A Case For Carbon - Part 1
Hello everyone, and welcome back to the FrigidForge blog. It’s been a while since I have done much with the business, but things are getting moving again now! I have some knives in the works that I am really excited to get rolling. Prototypes have been made and are in the testing phase between myself, my Beautiful wife and a couple other beta testers!
I have been in the knife industry for the majority of my life. I grew up in manufacturing, specifically OEM cutlery manufacturing for various companies including Tops, DPx, and ESEE to name a few. The purpose of this post is to make my case for Carbon. Carbon Steel that is!
In the modern consumer cutlery world, by and large, a knife connoisseur is faced with basically two options; carbon steel, and stainless steel. I believe each has its place, and I also concurrently believe that Carbon steels deserve more hype than they receive!

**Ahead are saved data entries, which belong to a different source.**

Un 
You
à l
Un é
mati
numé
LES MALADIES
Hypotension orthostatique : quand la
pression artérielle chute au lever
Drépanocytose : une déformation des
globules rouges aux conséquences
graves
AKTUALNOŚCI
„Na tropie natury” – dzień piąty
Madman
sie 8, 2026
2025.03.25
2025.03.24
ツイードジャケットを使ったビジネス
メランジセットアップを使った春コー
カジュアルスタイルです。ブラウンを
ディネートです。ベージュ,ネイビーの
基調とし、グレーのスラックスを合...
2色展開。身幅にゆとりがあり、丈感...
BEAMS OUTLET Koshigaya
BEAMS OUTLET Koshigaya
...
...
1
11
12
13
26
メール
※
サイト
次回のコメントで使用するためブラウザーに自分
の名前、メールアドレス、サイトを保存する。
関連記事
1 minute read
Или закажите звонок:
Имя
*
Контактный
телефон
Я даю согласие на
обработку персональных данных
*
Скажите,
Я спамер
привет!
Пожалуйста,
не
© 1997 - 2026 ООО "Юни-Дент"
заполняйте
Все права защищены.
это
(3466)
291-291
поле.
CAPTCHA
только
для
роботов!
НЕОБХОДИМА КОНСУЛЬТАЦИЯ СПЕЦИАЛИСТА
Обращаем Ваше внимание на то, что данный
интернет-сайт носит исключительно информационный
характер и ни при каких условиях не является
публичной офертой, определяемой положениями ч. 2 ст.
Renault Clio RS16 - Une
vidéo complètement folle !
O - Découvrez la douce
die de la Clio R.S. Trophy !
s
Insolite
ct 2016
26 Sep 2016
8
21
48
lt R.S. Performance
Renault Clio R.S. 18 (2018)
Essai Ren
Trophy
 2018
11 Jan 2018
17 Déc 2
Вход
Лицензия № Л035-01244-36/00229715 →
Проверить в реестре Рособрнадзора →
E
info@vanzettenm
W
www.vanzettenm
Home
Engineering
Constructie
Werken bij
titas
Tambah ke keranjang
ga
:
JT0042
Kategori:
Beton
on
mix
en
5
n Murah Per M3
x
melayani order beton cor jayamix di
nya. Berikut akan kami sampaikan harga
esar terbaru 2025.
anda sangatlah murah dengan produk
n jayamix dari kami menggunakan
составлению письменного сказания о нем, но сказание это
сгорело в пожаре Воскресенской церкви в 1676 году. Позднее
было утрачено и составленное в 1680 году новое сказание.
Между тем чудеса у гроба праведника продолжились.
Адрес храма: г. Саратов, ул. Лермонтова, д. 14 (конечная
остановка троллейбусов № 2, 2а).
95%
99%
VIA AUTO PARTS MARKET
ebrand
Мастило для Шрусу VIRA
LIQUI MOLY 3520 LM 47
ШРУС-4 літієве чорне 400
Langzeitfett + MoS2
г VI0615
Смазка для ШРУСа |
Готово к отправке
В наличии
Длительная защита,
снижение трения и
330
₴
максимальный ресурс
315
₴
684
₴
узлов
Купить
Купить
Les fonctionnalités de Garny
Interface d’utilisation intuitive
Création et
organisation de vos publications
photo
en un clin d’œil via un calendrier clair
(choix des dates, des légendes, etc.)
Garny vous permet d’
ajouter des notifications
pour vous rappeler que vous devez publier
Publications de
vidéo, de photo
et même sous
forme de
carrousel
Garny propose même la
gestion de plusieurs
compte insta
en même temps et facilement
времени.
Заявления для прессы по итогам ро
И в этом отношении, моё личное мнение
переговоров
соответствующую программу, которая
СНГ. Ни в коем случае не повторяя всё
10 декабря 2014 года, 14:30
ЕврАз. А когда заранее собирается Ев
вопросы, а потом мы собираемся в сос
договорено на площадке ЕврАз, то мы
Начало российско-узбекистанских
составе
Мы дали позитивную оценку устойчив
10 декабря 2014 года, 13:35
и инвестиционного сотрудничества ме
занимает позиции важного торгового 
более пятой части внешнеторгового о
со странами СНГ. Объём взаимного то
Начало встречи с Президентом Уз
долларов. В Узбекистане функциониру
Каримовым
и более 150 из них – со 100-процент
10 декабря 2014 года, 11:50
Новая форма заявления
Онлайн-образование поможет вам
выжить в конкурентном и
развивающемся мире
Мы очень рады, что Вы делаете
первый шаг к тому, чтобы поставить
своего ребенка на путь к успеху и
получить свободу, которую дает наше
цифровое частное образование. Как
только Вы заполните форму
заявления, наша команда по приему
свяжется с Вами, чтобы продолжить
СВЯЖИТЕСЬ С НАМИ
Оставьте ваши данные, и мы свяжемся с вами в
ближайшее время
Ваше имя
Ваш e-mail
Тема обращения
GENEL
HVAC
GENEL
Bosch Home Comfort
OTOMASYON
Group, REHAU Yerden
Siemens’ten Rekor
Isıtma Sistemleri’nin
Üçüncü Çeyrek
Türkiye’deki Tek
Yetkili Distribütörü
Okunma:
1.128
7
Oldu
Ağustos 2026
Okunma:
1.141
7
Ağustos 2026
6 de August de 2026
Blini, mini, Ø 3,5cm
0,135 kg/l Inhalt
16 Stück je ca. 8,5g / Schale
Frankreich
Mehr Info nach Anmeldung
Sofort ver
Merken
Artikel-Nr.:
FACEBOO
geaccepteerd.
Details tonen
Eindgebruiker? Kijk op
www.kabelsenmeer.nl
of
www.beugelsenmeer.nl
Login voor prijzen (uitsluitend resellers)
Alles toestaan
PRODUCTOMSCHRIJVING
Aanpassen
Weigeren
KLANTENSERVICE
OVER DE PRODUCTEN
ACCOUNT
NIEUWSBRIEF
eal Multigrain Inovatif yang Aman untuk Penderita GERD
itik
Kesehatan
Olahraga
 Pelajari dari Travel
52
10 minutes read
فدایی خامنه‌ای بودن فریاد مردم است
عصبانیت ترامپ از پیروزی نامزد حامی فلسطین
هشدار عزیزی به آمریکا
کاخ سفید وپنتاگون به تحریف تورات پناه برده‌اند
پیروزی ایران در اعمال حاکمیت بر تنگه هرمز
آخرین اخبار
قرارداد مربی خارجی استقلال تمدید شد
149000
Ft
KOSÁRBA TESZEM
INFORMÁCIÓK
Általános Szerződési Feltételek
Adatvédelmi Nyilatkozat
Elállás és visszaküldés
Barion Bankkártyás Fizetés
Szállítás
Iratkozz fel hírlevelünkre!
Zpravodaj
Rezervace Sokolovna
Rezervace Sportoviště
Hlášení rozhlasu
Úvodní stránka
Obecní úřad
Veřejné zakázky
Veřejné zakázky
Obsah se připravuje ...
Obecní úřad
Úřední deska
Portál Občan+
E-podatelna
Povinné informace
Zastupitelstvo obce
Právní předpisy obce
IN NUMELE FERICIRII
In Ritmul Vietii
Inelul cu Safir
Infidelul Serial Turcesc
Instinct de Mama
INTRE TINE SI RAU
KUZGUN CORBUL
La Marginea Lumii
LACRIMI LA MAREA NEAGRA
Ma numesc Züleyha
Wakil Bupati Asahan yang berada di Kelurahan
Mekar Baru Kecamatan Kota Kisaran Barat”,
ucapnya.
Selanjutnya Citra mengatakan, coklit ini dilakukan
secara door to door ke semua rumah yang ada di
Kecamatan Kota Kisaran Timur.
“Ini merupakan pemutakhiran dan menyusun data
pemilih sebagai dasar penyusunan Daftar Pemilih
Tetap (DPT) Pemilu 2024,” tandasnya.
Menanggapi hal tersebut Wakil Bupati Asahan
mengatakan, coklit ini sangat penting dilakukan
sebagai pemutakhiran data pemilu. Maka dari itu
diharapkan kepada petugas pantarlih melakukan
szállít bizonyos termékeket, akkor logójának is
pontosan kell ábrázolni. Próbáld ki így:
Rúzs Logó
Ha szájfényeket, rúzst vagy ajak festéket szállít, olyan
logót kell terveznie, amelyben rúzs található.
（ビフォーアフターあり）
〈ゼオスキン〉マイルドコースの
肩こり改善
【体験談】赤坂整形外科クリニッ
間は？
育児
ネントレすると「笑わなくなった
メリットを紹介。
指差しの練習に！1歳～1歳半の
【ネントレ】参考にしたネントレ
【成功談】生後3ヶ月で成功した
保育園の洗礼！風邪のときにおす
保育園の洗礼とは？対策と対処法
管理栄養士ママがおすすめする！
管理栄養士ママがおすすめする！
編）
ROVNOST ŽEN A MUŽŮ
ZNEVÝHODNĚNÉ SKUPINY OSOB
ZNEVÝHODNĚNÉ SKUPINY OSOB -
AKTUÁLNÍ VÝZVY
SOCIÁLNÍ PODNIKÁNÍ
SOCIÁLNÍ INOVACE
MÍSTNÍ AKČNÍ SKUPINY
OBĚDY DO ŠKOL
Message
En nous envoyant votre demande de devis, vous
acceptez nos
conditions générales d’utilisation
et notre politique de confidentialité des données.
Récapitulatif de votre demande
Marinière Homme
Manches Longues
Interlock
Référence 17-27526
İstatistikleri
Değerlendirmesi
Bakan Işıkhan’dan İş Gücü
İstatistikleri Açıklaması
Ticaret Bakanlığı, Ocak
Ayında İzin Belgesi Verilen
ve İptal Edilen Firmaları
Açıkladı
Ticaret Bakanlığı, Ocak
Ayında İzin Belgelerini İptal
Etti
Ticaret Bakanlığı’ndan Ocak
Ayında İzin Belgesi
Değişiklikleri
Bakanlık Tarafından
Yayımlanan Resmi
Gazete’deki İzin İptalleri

Stainless steel is an amazing material. If you are going to be using a blade predominantly in, on, or around water (especially salt water) for the majority of its life, stainless steel is a no brainer. I choose stainless for my fishing knife for this very reason: fish live in water! If you are a deck hand on a crab boat in the Bering Sea, I would never look down on you for carrying a stainless blade. Now for my most controversial statement up to this point... 98% of other knife use cases need nothing more than a simple carbon or tool steel knife. Furthermore, I believe that many of these use cases actually benefit from this choice.
Sharpening is one of the biggest factors in my reasoning on this topic. If you NEED to sharpen your blade, carbon is what you’d better pray you’re carrying. Need to touch up that edge? I can find you something to abrade your poker basically anywhere on the planet. From the bottom of coffee cups, to broken pieces of tile, concrete chunks, sandstone, even with a little strip of sand paper, you are sure to be able to find something that will put you in a sharper situation. If you are packing stainless, you can still get that edge back somewhat, but you’d better be prepared to struggle for it.
Second on my reasoning list is strength. Need to pry open a door to rescue someone? Hopefully your knife isn’t stainless. Need to do baton through wood for kindling? Again hopefully you aren’t packing stainless. Even IF you break your carbon steel blade, you’re in a better situation, generally speaking, than breaking a stainless one. So long as the heat treatment procedure was done correctly on each, you likely got closer to whatever abusive goal you were attempting with a flexible (sometimes even springy in the case of 1095 and similar spring steels) carbon steel knife than with a brittle stainless one.
That’s probably about long enough for one blog post. Keep an eye out next time for my second installment on this same topic!
Thanks for taking the time to read my ramblings.